Luckily, cantaloup is in season this month — so it’s easy to find one that’s both ripe and inexpensive.
Ever mashed a cantaloup while trying to cook it?
It’s pretty difficult. The potato masher got it mostly mushy, but there were still quite a lot of lumps.
After five minutes of mashing, I stuck the immersion blender in. It made perfect purée in five seconds.
I went for a peaky meringue instead of a smooth one… just to be extra interesting.
The filling was still very loose after it finished baking (cornstarch works better than flour in pudding!), so I put it in the fridge overnight to set. It did get thicker, but it also started to smell a little funny.
“Oh man, this smells terrible.”
“Really?” I picked it up and sniffed it. “It’s a little eggy, but only a little.”
“It’s awful!”
“It is not. Just eat it. House rules, one bite!”
One surprised face later, he declared it was pretty good after all. (The one bite rule wins again!)
Verdict: Tasty, with an odd smell.
From tasting notes:
If there was such a thing as cantaloup candy, it would taste like this.
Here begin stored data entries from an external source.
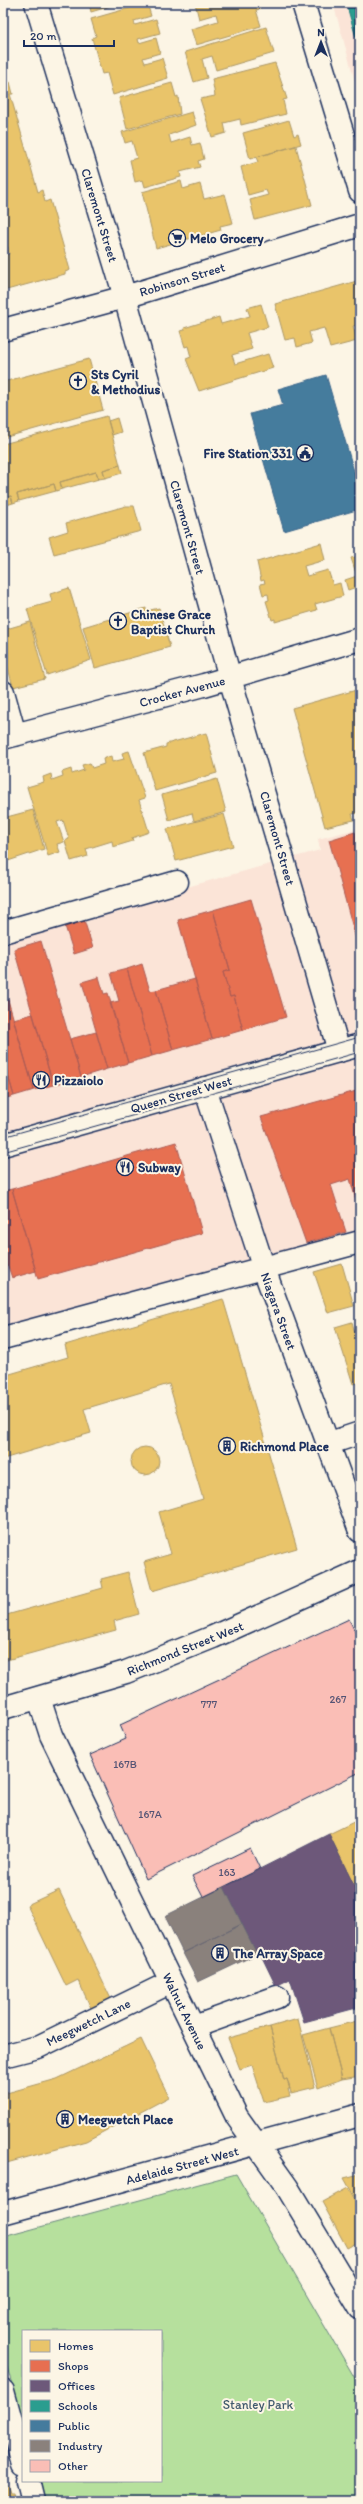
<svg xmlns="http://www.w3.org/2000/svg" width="363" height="2504" font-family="Itim,sans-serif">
  <rect width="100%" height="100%" fill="#fcf5e5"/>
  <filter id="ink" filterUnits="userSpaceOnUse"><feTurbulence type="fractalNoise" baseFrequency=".025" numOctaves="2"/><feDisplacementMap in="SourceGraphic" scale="8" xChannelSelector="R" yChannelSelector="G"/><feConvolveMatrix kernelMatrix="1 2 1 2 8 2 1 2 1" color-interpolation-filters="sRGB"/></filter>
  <g filter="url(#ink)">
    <path fill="#fbe4d7" d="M333 3H360V99Z
      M360 828V1247L3 1350V938L320 850 318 839Z"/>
    <path fill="#b6e09d" stroke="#68887e" d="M236 2174 360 2387V2501H45L40 2481H161V2331H23V2423L3 2353V2237Z"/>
    <path fill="#e9c46a" stroke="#ab9766" d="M89 3H121L91 12Z
      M147 3 151 16 134 21 135 25 156 19 160 33 138 39 139 43 156 38 160 53 143 58 145 63 162 58 168 78 113 95 107 73 102 74 92 38 96 36 91 19Z
      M195 3H258L260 9 256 10 261 26 196 45 191 29 218 21 216 14 199 19Z
      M266 27 274 53 216 70 212 56 202 59 207 78 194 82 185 52Z
      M275 63 287 99 283 100 286 114 241 125 240 119 224 123 226 133 212 137 200 99 215 96 212 79Z
      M3 74 6 83 10 82 13 94H10L38 192 42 190 45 202 50 200 70 270 65 272V274L3 291V256L9 254 8 247 3 249Z
      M172 83 176 97 178 96 180 114 127 129 119 98Z
      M192 112 196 125 169 135 171 143 190 137 192 145 200 143 204 159 198 161 200 167 180 172 181 177 145 187 143 180 135 182 130 160 137 158 132 141 125 143 122 132Z
      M289 120 294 136 298 134 301 144 250 159 243 133Z
      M296 146 312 205 255 220 250 200 268 195 266 190 248 195 241 167 258 162 256 157Z
      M181 181 183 189 200 184 204 199 225 194 233 223 220 226 221 230 156 248 142 192Z
      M357 281 360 292V325L353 326 357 341 330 348 324 328 309 332 312 343 297 347 295 338 285 340 275 304Z
      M261 304 268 327 247 333 252 349 232 355 235 364 268 354 273 368 199 391 186 359 191 357 188 346 185 347 180 331 185 330 184 328 219 317 221 324 250 316 247 308Z
      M89 359 103 410 3 438V382Z
      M107 416 120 465 103 470 105 478 99 479 96 472 60 482 62 489 56 491 54 484 17 494 19 501 13 503 11 496 3 498V444Z
      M117 418 121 432 112 435 108 421Z
      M120 465 122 473 105 478 103 470Z
      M96 472 99 479 62 489 60 482Z
      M54 484 56 491 19 501 17 494Z
      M11 496 13 503 3 506V498Z
      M126 506H134L141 531 54 554 49 537 68 531 66 523Z
      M321 543 325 560 304 566 307 576 328 570 333 585 340 583 343 596 315 604 317 610 275 622V619L272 620 266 601 269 600 268 594 263 595 260 584 265 583 264 580 261 581 257 562Z
      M360 556V588L359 586 348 590 345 580 357 576 351 558Z
      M69 588 91 660 47 675 27 609 52 602 50 594Z
      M146 608V611L159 608 170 647 95 668 83 627Z
      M30 622 45 679 13 687 3 649V630Z
      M360 689V818L359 813 352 814 354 820 325 827 292 708Z
      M206 733 217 773 155 791 144 753 166 747V744Z
      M129 751 145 798 139 800 149 832 132 838 133 841 113 847 112 841 86 849 88 856 71 861 65 841 69 839 63 820 57 822 64 842 57 844 60 852 48 856 27 787 44 782 43 777 51 774 52 780 63 776 62 772 71 769 72 774 84 770 82 765 90 763 92 768 104 764 103 759 111 756 112 762 124 759 122 753Z
      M217 779 226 812 194 821 192 813 169 820 162 795Z
      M33 810 44 849 5 862 3 854V818Z
      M224 814 233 846 176 861 167 829Z
      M342 1264 354 1306 328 1313 314 1272Z
      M223 1299 297 1548 152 1591 144 1562 171 1554 159 1512 203 1499 169 1384 84 1409 91 1433 3 1459V1376L68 1357 65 1345Z
      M352 1322 357 1341 360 1340V1389L358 1382 353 1384 335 1327Z
      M131 1461a14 14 0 1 1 28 0a14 14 0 1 1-28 0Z
      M128 1572 139 1614 114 1621 116 1630 3 1661V1616L103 1588 101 1579Z
      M360 1819V1898L329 1834Z
      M59 1890 111 1999 91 2008 78 1980 66 1986 27 1905Z
      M298 2019 315 2087 291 2093 287 2079 284 2080 270 2027Z
      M357 2021 360 2031V2076L342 2079 329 2028Z
      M270 2027 284 2080 287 2079 290 2089H288L290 2096 264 2102 252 2065 240 2069 228 2038Z
      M329 2028 342 2079 318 2088 303 2035Z
      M141 2039 169 2097 86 2141 3 2164V2094L57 2079Z
      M360 2174V2207L344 2178Z
      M348 2188 360 2210V2241L347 2248 322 2202Z
      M360 2254V2266L355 2257Z
      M3 2473 10 2493H13L15 2501H3Z"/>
    <path fill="#e76f51" stroke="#aa5c55" d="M355 832 360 849V954L329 840Z
      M251 899 286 1017 243 1030 234 996 230 997 223 972 230 970 213 910Z
      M213 910 230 970 223 972 230 997 234 996 243 1030 212 1039 178 920Z
      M84 920 93 948 74 954 65 926Z
      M41 941 81 1077 53 1085 14 949Z
      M142 964 150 991 156 990 173 1050 152 1056 127 969Z
      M127 969 152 1056 128 1063 110 1003 119 1001 111 973Z
      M99 977 104 994 108 993 128 1063 107 1069 82 982Z
      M195 979 212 1039 173 1050 156 990Z
      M8 1000 34 1090 14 1096 3 1058V1001Z
      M33 1014 53 1085 34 1090 13 1019Z
      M96 1032 107 1069 81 1077 70 1039Z
      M3 1058 14 1096 3 1099Z
      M360 1090V1214L350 1179 331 1185 346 1232 306 1243 261 1117Z
      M176 1142 202 1233 38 1279 12 1189Z
      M12 1189 36 1271 12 1278 8 1266 3 1267V1191Z"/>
    <path fill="#6d597a" stroke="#544c72" d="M329 1834 360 1898V2007L304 2022 290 1979 276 1986 260 1953 257 1954 224 1887Z"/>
    <path fill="#2a9d8f" stroke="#267c80" d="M346 3H360V51Z"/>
    <path fill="#457b9d" stroke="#38648a" d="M326 375 360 492V509L284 531 250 414 283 405 278 389Z"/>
    <path fill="#8a817c" stroke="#696873" d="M224 1887 242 1924 183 1953 165 1916Z
      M242 1924 257 1954 198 1982 183 1953Z"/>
    <path fill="#fabeb6" stroke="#1b2f5e" d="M349 1619 360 1642V1772L146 1879 90 1755 126 1739 120 1725Z
      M250 1848 260 1869 203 1897 192 1876Z"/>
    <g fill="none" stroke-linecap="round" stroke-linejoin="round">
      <g stroke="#1b2f5e" stroke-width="25">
        <path id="minor" d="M36 3 125 297 230 678 339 1051
          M303 3 360 191
          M3 330 125 297 360 225
          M3 692 15 735
          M3 738 204 685 360 639
          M3 932 177 882
          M205 1088 264 1269 360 1531
          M3 1338 360 1242
          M327 1444 360 1433
          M39 1698 51 1735 237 2117 287 2187 360 2308
          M3 1708 126 1672 213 1637 360 1571
          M194 2027 277 1997
          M3 2056 38 2047 171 1982
          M3 2213 360 2115
          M3 2391 23 2464
          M28 2481 33 2501"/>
      </g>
      <g stroke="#1b2f5e" stroke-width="25">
        <path id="major" d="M3 1145 360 1045"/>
      </g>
      <use href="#minor" stroke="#fcf5e5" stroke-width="22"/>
      <use href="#major" stroke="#fcf5e5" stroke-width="22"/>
      <path stroke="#1b2f5e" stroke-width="1" d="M3 1137 360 1037
        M3 1152 360 1052"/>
    </g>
  </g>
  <defs>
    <g id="supermarket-ring" transform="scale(0.9)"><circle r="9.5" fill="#fcf5e5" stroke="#1b2f5e" stroke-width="1.5"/><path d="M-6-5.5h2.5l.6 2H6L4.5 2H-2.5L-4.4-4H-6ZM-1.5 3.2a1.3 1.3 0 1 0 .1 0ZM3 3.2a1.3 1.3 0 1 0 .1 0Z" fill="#1b2f5e"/></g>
    <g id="church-ring" transform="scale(0.9)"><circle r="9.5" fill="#fcf5e5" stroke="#1b2f5e" stroke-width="1.5"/><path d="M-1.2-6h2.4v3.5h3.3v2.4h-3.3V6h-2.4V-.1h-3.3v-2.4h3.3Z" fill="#1b2f5e"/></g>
    <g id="civic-ring" transform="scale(0.9)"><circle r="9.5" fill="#fcf5e5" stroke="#1b2f5e" stroke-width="1.5"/><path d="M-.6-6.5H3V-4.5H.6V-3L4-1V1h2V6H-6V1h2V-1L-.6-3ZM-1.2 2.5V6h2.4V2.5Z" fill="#1b2f5e"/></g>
    <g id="restaurant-ring" transform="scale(0.9)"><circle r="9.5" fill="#fcf5e5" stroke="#1b2f5e" stroke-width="1.5"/><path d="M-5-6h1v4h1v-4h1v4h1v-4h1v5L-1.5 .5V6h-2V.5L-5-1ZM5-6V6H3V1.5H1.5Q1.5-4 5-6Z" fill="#1b2f5e"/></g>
    <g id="building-ring" transform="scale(0.9)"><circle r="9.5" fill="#fcf5e5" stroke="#1b2f5e" stroke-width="1.5"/><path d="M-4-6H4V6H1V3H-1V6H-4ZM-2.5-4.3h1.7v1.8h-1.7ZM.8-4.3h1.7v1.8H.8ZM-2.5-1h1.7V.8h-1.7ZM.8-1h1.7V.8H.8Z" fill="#1b2f5e"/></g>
  </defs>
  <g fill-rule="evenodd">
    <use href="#supermarket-ring" x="177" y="238"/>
    <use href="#church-ring" x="78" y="381"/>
    <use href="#civic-ring" x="305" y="453"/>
    <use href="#church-ring" x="118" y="621"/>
    <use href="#restaurant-ring" x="41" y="1080"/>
    <use href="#restaurant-ring" x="125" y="1167"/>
    <use href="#building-ring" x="227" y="1446"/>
    <use href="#building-ring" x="220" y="1953"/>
    <use href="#building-ring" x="65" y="2119"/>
  </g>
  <g text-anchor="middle" stroke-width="4" stroke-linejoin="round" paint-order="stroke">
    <g font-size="11" fill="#535374">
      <text x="338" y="1703">267</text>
      <text x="209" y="1708">777</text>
      <text x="125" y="1768">167B</text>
      <text x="150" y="1818">167A</text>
      <text x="227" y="1876">163</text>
    </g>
    <g font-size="13" fill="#1b2f5e" stroke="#fcf5e5">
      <text transform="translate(100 215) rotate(73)" y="5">Claremont Street</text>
      <text transform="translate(182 279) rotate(-17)" y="5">Robinson Street</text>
      <text transform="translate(188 527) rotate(74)" y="5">Claremont Street</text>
      <text transform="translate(182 691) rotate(-15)" y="5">Crocker Avenue</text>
      <text transform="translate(278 838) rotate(74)" y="5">Claremont Street</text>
      <text transform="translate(181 1094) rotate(-16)" y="5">Queen Street West</text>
      <text transform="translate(279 1311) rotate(70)" y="5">Niagara Street</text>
      <text transform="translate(185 1648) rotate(-22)" y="5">Richmond Street West</text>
      <text transform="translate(185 2011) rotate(64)" y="5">Walnut Avenue</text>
      <text transform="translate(88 2022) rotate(-26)" y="5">Meegwetch Lane</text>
      <text transform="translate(182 2165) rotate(-15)" y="5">Adelaide Street West</text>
    </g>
    <g font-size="13" font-weight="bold" fill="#1b2f5e" stroke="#fcf5e5" text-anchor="start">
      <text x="190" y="243">Melo Grocery</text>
      <text x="91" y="379">Sts Cyril<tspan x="91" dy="15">&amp; Methodius</tspan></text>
      <text x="292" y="458" text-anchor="end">Fire Station 331</text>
      <text x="131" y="619">Chinese Grace<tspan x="131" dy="15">Baptist Church</tspan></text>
      <text x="54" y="1085">Pizzaiolo</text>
      <text x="138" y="1172">Subway</text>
      <text x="240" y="1451">Richmond Place</text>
      <text x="233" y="1958">The Array Space</text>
      <text x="78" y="2124">Meegwetch Place</text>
    </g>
    <g font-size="13" fill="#425b6e" stroke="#fcf5e5">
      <text x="258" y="2409">Stanley Park</text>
    </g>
  </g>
  <rect width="363" height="2504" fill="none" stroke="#fcf5e5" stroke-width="16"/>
  <rect x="8" y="8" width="347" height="2488" fill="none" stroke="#1b2f5e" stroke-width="1.5" filter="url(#ink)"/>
  <rect x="22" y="2330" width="140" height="152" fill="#fcf5e5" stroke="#a2a6af"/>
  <rect x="30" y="2340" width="20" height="12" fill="#e9c46a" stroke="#a2a6af"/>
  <text x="58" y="2350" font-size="12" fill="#1b2f5e">Homes</text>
  <rect x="30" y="2360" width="20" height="12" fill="#e76f51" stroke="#a2a6af"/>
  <text x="58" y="2370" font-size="12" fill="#1b2f5e">Shops</text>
  <rect x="30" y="2380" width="20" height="12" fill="#6d597a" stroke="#a2a6af"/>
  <text x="58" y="2390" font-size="12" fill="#1b2f5e">Offices</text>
  <rect x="30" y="2400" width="20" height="12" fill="#2a9d8f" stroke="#a2a6af"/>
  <text x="58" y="2410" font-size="12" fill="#1b2f5e">Schools</text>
  <rect x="30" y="2420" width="20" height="12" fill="#457b9d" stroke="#a2a6af"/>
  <text x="58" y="2430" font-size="12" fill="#1b2f5e">Public</text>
  <rect x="30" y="2440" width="20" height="12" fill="#8a817c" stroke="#a2a6af"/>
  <text x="58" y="2450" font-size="12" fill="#1b2f5e">Industry</text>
  <rect x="30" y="2460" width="20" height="12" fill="#fabeb6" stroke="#a2a6af"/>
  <text x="58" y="2470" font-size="12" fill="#1b2f5e">Other</text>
  <g transform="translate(321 42)" stroke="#fcf5e5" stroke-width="3" paint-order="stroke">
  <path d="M0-3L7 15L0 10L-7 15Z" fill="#1b2f5e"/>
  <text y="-6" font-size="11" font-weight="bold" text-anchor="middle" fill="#1b2f5e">N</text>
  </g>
  <path d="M24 40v6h90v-6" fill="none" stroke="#1b2f5e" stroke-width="2"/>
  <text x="30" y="40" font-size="12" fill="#1b2f5e" stroke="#fcf5e5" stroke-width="3" paint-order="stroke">20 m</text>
</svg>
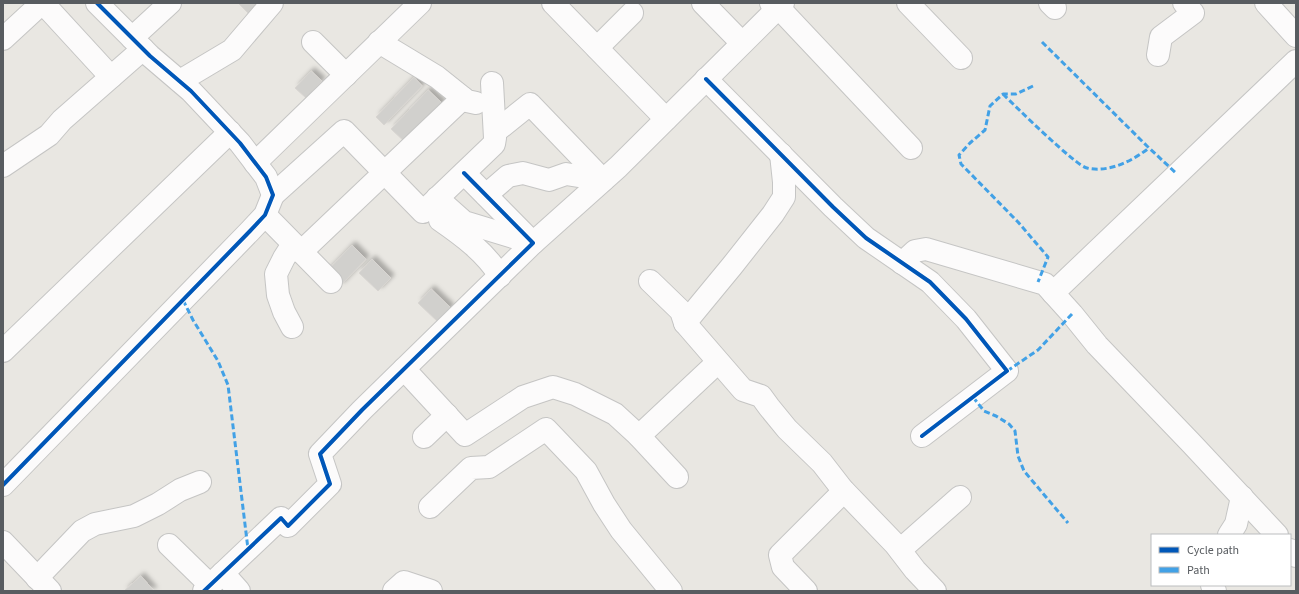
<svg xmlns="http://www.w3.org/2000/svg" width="1299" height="594" font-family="'Source Sans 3',sans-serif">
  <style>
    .building { fill: #d1d0cd; stroke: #d8d5d1; filter: url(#shadow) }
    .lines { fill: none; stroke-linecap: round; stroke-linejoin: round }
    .street-casing { stroke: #c5c5c4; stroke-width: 24 }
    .street { stroke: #fcfbfb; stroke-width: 22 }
    .quiet { stroke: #42a1e6; stroke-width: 3; stroke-dasharray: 6 3; stroke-linecap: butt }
    .cycleway-casing { stroke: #fff; stroke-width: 6 }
    .cycleway { stroke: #0057b8; stroke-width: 4 }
  </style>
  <defs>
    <filter id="shadow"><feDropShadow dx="3.5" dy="-3.5" stdDeviation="2" flood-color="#0004"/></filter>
  </defs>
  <rect width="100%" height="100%" fill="#e9e7e2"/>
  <g class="building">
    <path d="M238,3H266L252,17Z"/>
    <path d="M311,71L322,81L306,98L295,88Z"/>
    <path d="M414,77L422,86L384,125L376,117Z"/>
    <path d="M428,90L443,104L406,143L391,129Z"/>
    <path d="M352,245L366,259L340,286L326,272Z"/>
    <path d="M372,259L391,278L378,291L359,273Z"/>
    <path d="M431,289L451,308L438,322L418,303Z"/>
    <path d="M141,576L154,591H124Z"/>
  </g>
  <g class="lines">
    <g class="street-casing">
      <g id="street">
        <path d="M43,3L111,77"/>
        <path d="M553,3L666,119"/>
        <path d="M703,3L742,43"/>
        <path d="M771,3L778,7L911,148"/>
        <path d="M908,3L961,58"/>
        <path d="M1050,3L1055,8"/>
        <path d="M1266,3L1296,36"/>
        <path d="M132,38L170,3"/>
        <path d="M3,39L42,3"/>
        <path d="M313,42L346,75"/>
        <path d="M379,42L437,77L467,101L476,103"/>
        <path d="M597,48L632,13"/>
        <path d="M1158,55L1161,37L1193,13L1184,3"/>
        <path d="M706,79L833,207L866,238L930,282L966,319L1007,371L922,436"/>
        <path d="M180,81L232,50L272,3"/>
        <path d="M495,132L530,104L603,180"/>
        <path d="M255,163L420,3"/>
        <path d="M3,166L49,135L62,120L143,49"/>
        <path d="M273,195L344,131L423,212L494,144L495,138L492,83"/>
        <path d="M486,195L508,176L523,173L549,180L566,174L603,180"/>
        <path d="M437,198L464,222L533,243L618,167L783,3"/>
        <path d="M265,215L331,282"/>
        <path d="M440,220C463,236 485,252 500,276"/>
        <path d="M301,252L463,98"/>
        <path d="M902,263L915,251L926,249L1045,284L1072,314L1097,345L1192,444L1277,535"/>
        <path d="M650,281L681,311L685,323L743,390L761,396L769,407L787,429L822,463L846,494"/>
        <path d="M1053,293L1296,61"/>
        <path d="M685,323L732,266L773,214L784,197V182L781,154"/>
        <path d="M292,327L284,312L278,295L276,274L284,258L293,244"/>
        <path d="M3,351L230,132"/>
        <path d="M404,369L465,435L523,397L553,387L575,394L615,414L639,436L677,477"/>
        <path d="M639,436L718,362"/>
        <path d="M424,437L447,415"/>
        <path d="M3,485L250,231L265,215L273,195L266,177L240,143L191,91L150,56L97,3"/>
        <path d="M430,507L471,468L489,467L546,429L586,471L604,504L621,530L671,591"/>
        <path d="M1229,535L1236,524L1242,497"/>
        <path d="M3,542L50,591"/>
        <path d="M169,545L210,585"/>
        <path d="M900,550L960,497"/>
        <path d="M1290,550L1296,556"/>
        <path d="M223,573L239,591"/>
        <path d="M37,578L82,531L95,524L134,516L158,504L180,490L200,482"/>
        <path d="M1212,585L1213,588L1215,591"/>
        <path d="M204,591L281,518L288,526L330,484L320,454L362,410L533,243L464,173"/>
        <path d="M394,591L404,582L431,591"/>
        <path d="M806,591L783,567L780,555L844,491L895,544L915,570L935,591"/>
      </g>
    </g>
    <use href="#street" class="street"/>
    <g class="quiet">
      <path d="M1042,42L1147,146L1177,174"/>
      <path d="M1033,86L1016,94H1003L990,106L985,130L970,143L959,155L961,164L1018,222L1048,257L1038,282"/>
      <path d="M1003,94C1015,106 1076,166 1087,168C1109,173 1132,161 1149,148"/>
      <path d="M183,300L193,320L218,361L228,385L248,549"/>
      <path d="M1007,371L1038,350L1072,314"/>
      <path d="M973,397L984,411L996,416L1009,424L1015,431L1018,456L1024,471L1068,523"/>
    </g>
    <g class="cycleway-casing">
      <g id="cycleway">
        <path d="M706,79L833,207L866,238L930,282L966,319L1007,371L922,436"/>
        <path d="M3,485L250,231L265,215L273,195L266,177L240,143L191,91L150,56L97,3"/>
        <path d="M204,591L281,518L288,526L330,484L320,454L362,410L533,243L464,173"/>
      </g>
    </g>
    <use href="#cycleway" class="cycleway"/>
  </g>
  <rect width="1299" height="594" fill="none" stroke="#585c60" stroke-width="8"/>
  <rect x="1151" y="534" width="140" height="52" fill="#ffffff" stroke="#bcbebf"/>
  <rect x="1159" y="547" width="20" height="6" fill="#0057b8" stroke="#bcbebf"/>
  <text x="1187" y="554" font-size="12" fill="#585c60">Cycle path</text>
  <rect x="1159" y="567" width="20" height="6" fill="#42a1e6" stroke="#bcbebf"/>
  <text x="1187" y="574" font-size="12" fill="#585c60">Path</text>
</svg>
Guesses from tasters included butter, oranges, and peaches — as the recipe promised, the real ingredient was a surprise. It was unusual but tasty. So if you ever want cantaloup pudding (or pie), now you know what to do!
I haven’t tried this yet, but it had reminded me of the cantaloupe-currant cobbler that I made this summer. Smelled so strange, but so good! The strange smell steered people off so there was more for me!!